Scan the records below for lines with the word "生産性向上", then state how many you find and nothing else.

--------

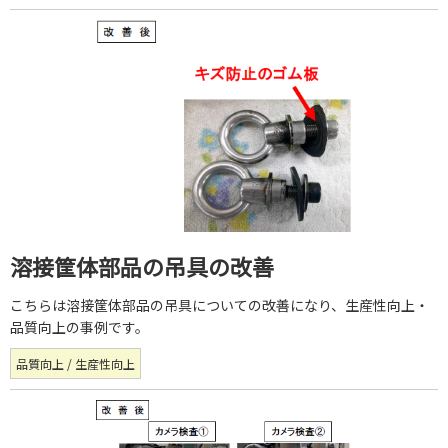
溶接筐体部品の吊具の改善
こちらは溶接筐体部品の吊具についての改善になり、生産性向上・
品質向上の事例です。
品質向上 / 生産性向上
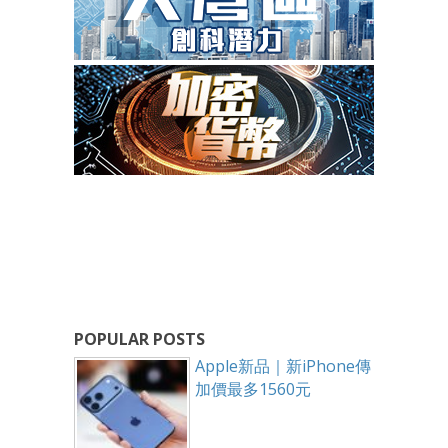
POPULAR POSTS
Apple新品｜新iPhone傳
加價最多1560元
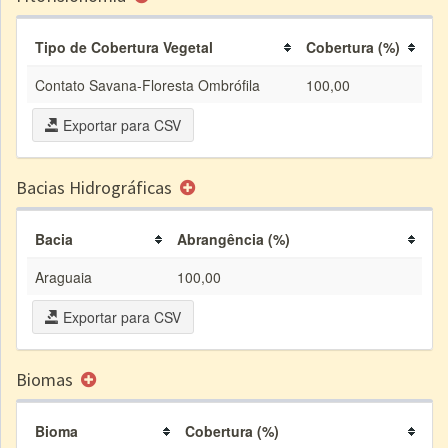
Tipo de Cobertura Vegetal
Cobertura (%)
Contato Savana-Floresta Ombrófila
100,00
Exportar para CSV
Bacias Hidrográficas
Bacia
Abrangência (%)
Araguaia
100,00
Exportar para CSV
Biomas
Bioma
Cobertura (%)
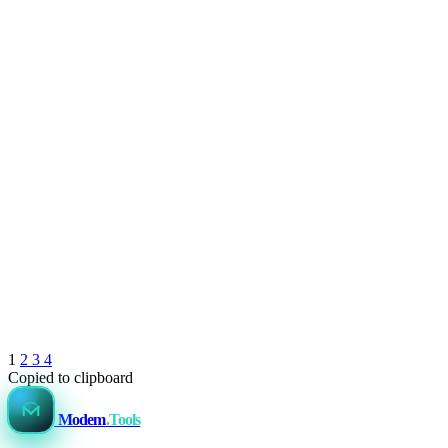
1
2
3
4
Copied to clipboard
Modem
.Tools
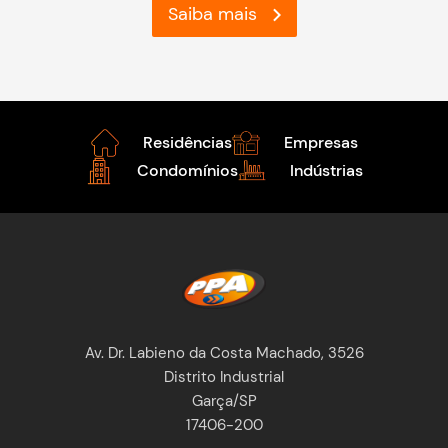
Saiba mais
Residências
Empresas
Condomínios
Indústrias
Av. Dr. Labieno da Costa Machado, 3526
Distrito Industrial
Garça/SP
17406-200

--------

*WRITTEN REPLY*
2